In start up land the most important thing we can do is do things fast. It’s the opposite of the perfectionism we learn in graduate school and large corporations especially as it pertains to marketing.

Here’s why:


So the startup blog explanation of my above chart goes something like this:

No project, task or strategy is ever perfect. Even if we spend a large amount of time developing it. At best it will be around 90% of what we need or imagine. If we cut the available amount of time in half (which is this example is 6 weeks) we may be able to achieve 70% of the desired outcome. But what option 2 presents for us is the ability to learn and revise quickly. In fact we can launch another version (version 2.0) of said project for another 70% progression.

The net result is pretty simple – we’ll be a progression of 140 vs 90. Pretty simple. And in startup land the reality is we often don’t know how effective something will be until it is implemented, and from here the lessons will emerge. In addition it moves us up the learning curve and in all probability the next implementation will be far more effective than the first.

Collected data
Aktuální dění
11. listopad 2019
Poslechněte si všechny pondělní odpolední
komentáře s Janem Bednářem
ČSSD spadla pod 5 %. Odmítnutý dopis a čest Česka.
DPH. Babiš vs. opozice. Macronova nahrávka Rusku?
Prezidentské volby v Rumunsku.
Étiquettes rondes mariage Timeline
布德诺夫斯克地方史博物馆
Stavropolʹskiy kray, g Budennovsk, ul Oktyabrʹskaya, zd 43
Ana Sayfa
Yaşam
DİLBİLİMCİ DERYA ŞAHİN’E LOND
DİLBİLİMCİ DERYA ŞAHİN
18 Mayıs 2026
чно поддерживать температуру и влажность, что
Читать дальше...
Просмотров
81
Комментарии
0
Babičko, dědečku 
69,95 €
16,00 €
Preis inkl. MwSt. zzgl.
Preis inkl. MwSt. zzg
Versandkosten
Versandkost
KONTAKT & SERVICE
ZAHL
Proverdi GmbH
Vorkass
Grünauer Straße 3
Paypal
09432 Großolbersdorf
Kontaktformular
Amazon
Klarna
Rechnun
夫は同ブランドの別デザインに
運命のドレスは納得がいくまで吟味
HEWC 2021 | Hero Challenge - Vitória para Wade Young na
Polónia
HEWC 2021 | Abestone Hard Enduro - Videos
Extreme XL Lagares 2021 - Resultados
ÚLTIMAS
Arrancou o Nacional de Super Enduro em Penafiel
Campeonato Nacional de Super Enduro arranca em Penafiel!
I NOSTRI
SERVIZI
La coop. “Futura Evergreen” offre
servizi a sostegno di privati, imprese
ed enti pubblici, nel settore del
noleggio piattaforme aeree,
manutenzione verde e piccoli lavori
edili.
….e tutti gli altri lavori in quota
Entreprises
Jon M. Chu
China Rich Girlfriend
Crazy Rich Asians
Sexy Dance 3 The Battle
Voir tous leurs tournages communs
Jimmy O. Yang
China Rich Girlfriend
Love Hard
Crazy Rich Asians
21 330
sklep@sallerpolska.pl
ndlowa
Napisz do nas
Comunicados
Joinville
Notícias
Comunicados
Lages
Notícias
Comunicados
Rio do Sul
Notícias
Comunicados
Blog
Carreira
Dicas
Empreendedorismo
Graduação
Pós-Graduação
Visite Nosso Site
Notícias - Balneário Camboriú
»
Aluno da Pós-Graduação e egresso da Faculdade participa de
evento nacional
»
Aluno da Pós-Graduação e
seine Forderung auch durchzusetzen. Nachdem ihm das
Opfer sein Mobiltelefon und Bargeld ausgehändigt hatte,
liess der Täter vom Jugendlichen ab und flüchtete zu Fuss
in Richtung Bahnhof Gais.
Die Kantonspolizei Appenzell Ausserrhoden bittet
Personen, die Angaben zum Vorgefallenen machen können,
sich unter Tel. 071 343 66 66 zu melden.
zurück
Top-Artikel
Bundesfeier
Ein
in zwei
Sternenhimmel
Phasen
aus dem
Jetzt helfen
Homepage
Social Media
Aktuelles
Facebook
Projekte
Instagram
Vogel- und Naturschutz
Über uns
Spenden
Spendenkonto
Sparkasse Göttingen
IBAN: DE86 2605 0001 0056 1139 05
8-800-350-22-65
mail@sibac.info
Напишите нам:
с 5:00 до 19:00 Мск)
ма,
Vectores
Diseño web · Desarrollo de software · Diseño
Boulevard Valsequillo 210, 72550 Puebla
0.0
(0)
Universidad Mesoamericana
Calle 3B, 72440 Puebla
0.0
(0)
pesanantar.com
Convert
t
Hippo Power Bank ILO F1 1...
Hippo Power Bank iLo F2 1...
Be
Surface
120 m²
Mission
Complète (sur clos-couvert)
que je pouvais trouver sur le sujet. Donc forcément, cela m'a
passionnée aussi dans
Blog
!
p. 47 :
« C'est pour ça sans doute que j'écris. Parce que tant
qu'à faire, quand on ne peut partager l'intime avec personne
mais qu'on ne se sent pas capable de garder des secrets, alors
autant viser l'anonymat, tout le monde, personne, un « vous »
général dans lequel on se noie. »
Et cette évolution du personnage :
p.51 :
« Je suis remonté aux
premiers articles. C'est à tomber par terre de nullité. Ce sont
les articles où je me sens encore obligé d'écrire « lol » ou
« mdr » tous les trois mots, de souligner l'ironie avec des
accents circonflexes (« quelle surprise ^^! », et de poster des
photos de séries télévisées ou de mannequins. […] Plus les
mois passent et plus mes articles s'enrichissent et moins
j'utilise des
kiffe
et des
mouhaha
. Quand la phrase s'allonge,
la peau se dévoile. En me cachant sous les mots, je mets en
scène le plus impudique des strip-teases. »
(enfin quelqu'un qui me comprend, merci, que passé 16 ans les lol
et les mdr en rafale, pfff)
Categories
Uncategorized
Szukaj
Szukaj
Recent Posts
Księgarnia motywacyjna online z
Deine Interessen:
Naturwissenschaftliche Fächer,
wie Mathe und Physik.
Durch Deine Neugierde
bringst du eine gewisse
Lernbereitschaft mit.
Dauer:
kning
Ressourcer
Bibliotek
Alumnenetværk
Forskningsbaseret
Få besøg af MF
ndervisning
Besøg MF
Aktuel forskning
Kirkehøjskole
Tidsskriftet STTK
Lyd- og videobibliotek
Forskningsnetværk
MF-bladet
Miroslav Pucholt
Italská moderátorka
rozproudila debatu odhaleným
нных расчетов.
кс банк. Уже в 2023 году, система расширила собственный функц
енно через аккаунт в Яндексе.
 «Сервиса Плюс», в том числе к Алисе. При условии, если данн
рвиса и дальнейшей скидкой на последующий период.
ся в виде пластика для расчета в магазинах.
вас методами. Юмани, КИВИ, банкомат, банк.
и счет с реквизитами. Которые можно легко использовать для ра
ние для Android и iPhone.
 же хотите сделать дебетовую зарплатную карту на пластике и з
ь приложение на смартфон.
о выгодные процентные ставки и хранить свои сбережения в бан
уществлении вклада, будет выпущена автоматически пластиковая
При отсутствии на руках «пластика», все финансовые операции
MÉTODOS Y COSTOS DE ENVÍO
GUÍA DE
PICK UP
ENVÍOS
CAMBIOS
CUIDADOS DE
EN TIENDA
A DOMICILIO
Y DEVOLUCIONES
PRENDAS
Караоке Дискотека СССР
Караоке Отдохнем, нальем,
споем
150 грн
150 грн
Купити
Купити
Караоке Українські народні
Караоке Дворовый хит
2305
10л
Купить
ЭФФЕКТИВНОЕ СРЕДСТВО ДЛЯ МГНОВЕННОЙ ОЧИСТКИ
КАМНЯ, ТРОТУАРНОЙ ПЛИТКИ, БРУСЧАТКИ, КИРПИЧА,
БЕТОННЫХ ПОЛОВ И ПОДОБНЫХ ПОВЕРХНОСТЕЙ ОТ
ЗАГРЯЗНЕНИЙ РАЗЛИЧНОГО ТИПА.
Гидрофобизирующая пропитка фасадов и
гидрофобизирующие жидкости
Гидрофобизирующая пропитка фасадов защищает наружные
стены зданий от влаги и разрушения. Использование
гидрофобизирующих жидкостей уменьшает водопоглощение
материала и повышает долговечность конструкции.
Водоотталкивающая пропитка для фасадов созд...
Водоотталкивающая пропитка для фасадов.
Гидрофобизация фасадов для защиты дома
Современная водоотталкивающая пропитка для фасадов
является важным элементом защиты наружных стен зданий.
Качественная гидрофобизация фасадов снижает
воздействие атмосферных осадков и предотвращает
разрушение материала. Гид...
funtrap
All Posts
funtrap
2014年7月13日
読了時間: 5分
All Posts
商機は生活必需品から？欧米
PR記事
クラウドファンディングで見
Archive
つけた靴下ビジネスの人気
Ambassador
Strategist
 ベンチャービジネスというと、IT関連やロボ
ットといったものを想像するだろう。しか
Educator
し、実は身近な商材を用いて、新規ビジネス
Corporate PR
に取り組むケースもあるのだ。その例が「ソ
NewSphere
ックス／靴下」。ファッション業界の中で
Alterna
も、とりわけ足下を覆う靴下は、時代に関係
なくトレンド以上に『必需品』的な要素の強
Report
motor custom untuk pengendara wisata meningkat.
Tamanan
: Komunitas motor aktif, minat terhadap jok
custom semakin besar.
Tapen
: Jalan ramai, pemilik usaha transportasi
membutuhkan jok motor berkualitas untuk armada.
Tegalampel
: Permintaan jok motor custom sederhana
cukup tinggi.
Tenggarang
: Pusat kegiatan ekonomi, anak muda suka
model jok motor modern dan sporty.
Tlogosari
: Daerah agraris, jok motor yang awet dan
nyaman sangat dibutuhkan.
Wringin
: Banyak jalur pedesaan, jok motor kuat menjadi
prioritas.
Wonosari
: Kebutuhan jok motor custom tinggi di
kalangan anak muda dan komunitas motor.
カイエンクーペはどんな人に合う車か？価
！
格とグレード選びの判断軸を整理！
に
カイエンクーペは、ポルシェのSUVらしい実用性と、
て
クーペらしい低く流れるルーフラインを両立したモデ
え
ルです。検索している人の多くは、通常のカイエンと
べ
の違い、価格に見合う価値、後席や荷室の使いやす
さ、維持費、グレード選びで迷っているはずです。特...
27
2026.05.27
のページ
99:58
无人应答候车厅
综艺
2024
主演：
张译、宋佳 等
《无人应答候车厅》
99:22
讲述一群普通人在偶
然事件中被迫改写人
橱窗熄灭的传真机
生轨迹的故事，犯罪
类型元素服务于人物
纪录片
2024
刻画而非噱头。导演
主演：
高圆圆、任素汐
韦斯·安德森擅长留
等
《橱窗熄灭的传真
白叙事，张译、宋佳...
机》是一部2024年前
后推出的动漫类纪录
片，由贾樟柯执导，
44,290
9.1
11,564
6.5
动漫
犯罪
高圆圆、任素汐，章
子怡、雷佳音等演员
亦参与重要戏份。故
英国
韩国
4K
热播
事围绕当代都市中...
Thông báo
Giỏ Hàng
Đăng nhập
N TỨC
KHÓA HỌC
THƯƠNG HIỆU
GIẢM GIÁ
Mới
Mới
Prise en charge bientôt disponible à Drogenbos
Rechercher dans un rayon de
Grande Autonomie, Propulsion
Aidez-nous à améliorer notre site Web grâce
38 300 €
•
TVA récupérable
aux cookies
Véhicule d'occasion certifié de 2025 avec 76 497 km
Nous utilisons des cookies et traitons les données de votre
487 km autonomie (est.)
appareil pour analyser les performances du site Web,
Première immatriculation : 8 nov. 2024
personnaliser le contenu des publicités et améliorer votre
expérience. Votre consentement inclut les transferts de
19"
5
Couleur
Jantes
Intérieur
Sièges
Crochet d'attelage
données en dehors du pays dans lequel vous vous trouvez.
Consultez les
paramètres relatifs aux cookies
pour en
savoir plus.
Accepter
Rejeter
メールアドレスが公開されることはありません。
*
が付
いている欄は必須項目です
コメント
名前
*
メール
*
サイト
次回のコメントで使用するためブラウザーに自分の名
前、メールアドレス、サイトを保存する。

▶ **Work to complete**:
1. Please reproduce the passage on moving fast in startups from "In start up" to "another 70% progression.".
2. Name the three kinds of work that the passage on moving fast in startups says are never perfect.

▶ **Numbered answers**:
1.
In start up land the most important thing we can do is do things fast. It’s the opposite of the perfectionism we learn in graduate school and large corporations especially as it pertains to marketing.

Here’s why:


So the startup blog explanation of my above chart goes something like this:

No project, task or strategy is ever perfect. Even if we spend a large amount of time developing it. At best it will be around 90% of what we need or imagine. If we cut the available amount of time in half (which is this example is 6 weeks) we may be able to achieve 70% of the desired outcome. But what option 2 presents for us is the ability to learn and revise quickly. In fact we can launch another version (version 2.0) of said project for another 70% progression.

2. Project, task, strategy